Sarah Vowell has made a career out of reinterpreting history through the eyes of a non-historian. A former, long-time contributing editor for the public radio show “This American Life,” she has written six books that dance from history to social commentary to travelogue. This was her fifth, and the only one I’ve read. I’ll probably let some time pass before I read another, but I’m very glad I found this one.
Vowell’s tale this time is of the Puritan colonization of New England between 1630, when the Massachusetts Bay colonists arrived, and 1692, when Salem got crazy about witches. Her chief characters are John Winthrop, the colony’s first governor, and the colony’s first major outcasts, Roger Williams and Anne Hutchinson.
Williams believed in religious freedom and thought the English king had no right to give away Indian land, but unfortunately was such a wack-job that his views had no effect. His only recourse was to leave and found Rhode Island. Hutchinson, banished for making a theological left turn while female, moved her family to Rhode Island en route to New Netherland, where she and most of her family ended up dying in an Indian war.

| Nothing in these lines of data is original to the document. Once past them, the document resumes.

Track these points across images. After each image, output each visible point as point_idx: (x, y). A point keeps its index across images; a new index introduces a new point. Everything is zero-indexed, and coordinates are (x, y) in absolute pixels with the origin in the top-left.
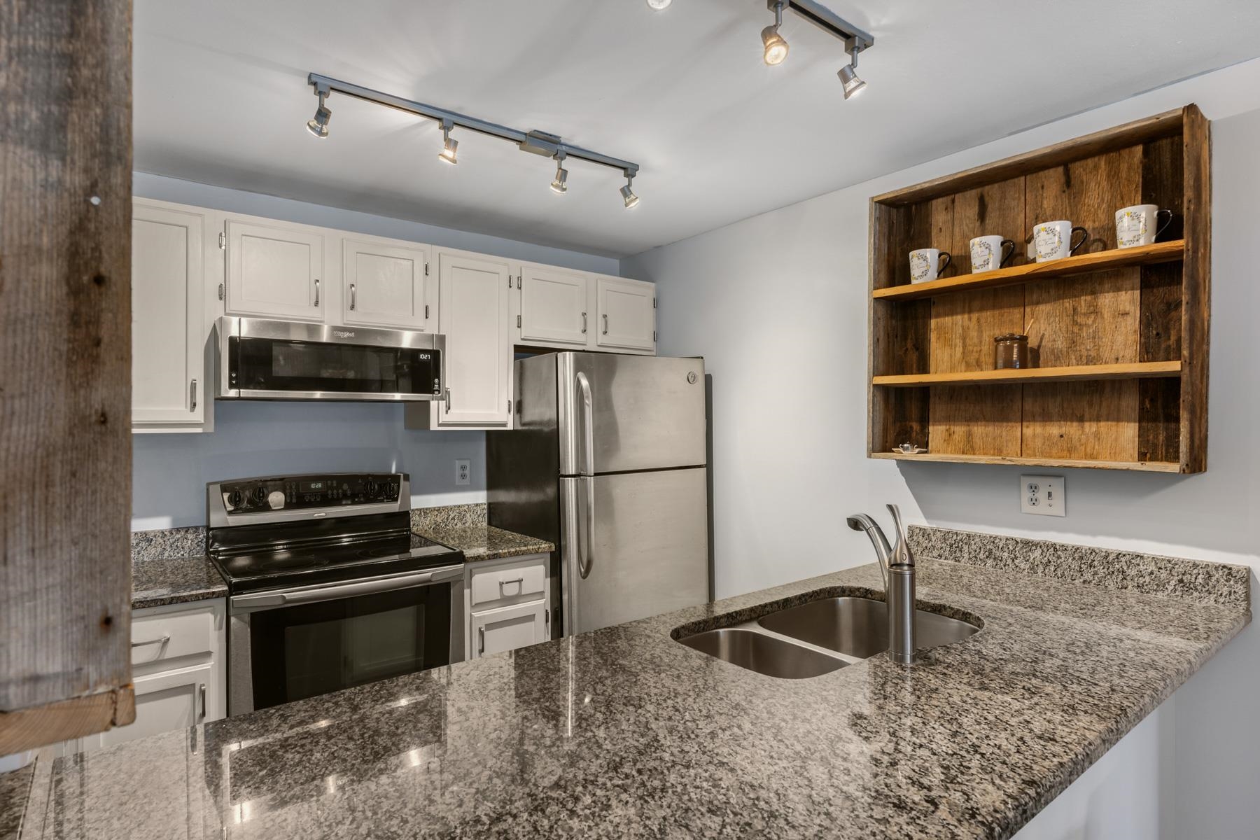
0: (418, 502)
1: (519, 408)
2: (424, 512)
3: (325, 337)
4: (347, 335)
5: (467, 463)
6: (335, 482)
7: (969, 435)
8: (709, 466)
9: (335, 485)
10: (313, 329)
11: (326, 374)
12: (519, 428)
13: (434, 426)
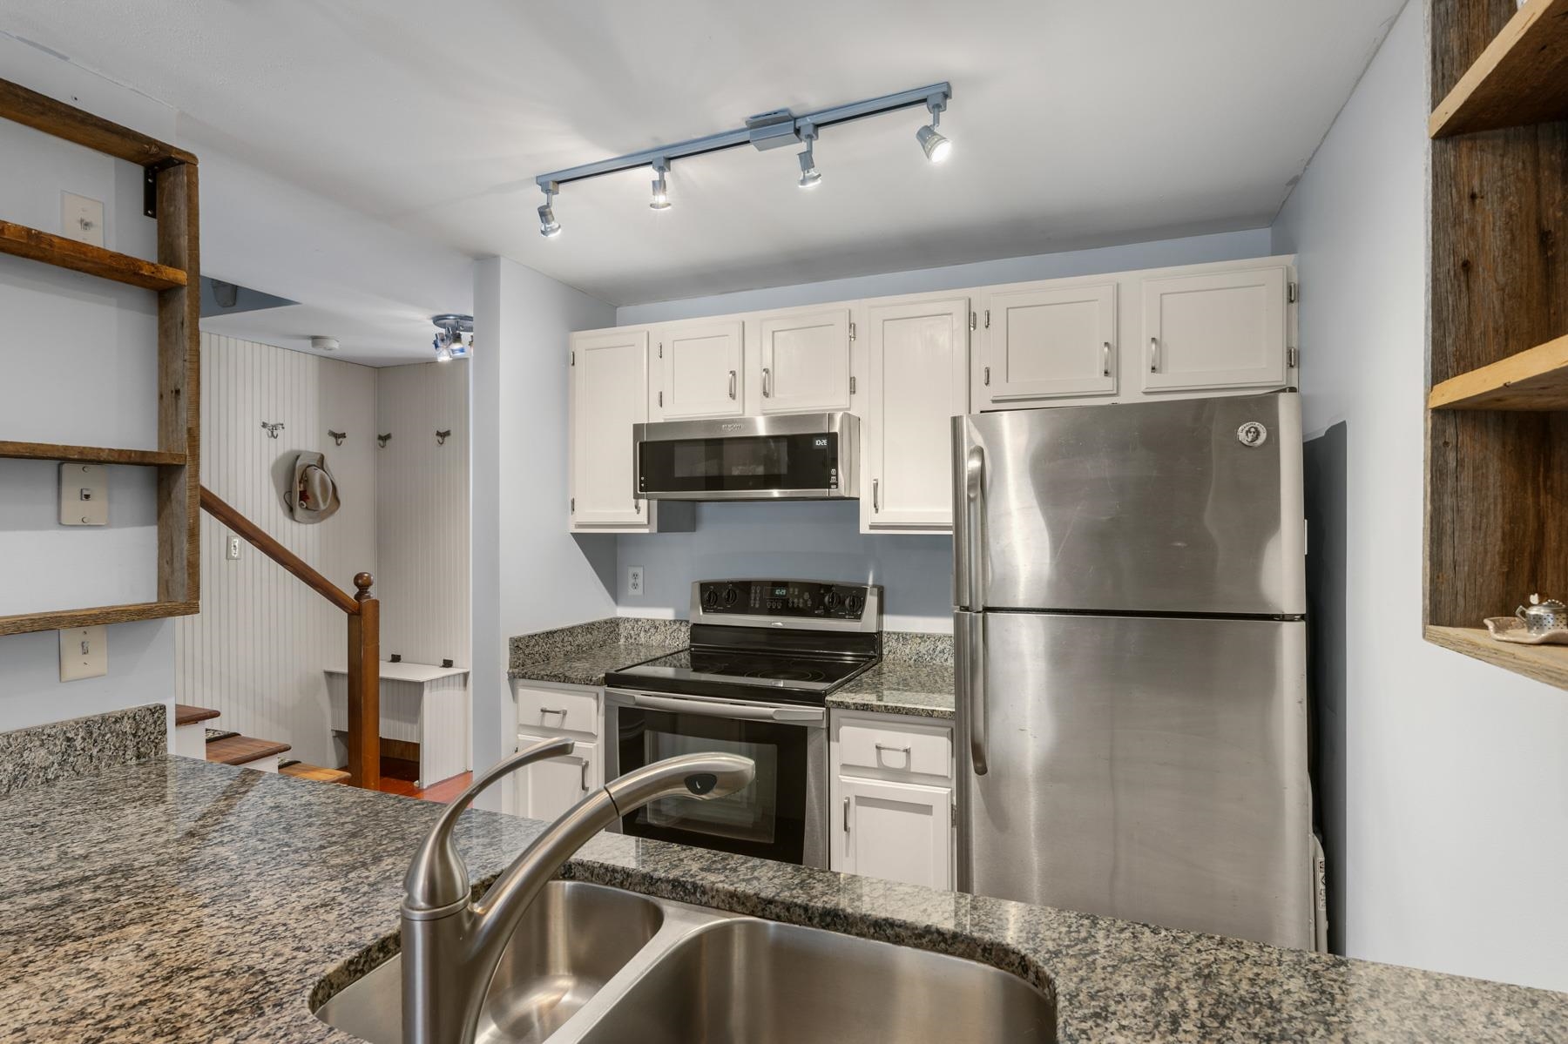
6: (796, 590)
9: (796, 593)
13: (864, 529)
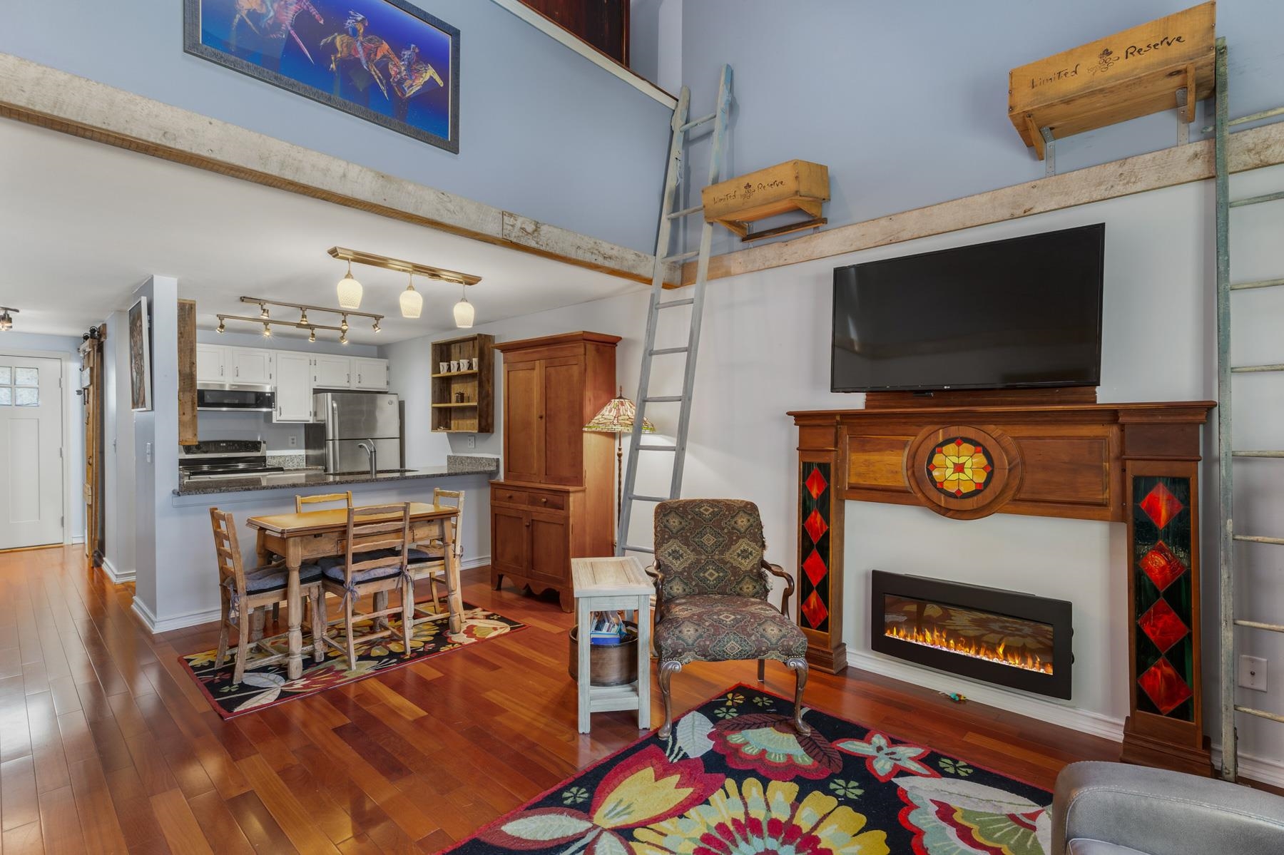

There are no chapters in this book—it’s essentially a long essay with pauses—and Vowell regularly leaps over the centuries to link the colonists’ behavior with ours. She brings in Abu Ghraib, Ronald Reagan, even “The Brady Bunch.” Anecdotes from her own life (her Pentacostal upbringing for example) illuminate the Puritans’ story, particularly when she describes her tours of the Puritans’ stamping ground.
Just after reading about the English settlers’ truly brutal attack on a Peguot fort in 1637, we watch Vowell’s horrified seven-year-old nephew contend with a museum documentary on the subject. He has to close his eyes. “When do they have Thanksgiving?” he wants to know. This is one of many points during the book when Vowell gets emotional—sometimes admiring, usually angry. The book is strongest at those points.
This is a gutsy and illuminating approach to history, offered in a wry tone that often had me laughing out loud. I lost the sequence of events at times, but you can get that elsewhere.
That tone, however, is troublesome. Vowell can’t resist a one-liner, and her snarkiness started to get old for me halfway through the book. Since I’m usually a push-over for snark and one-liners (see the “satin” comment above), I couldn’t decide whether she was trying too hard or just needed one more close edit.
That’s why I’ll take a rest before moving on to her latest, UNFAMILIAR FISHES. It’s about the Americans in Hawaii, and I bet it’s a corker.
Dear FCC: I took this book out of the library.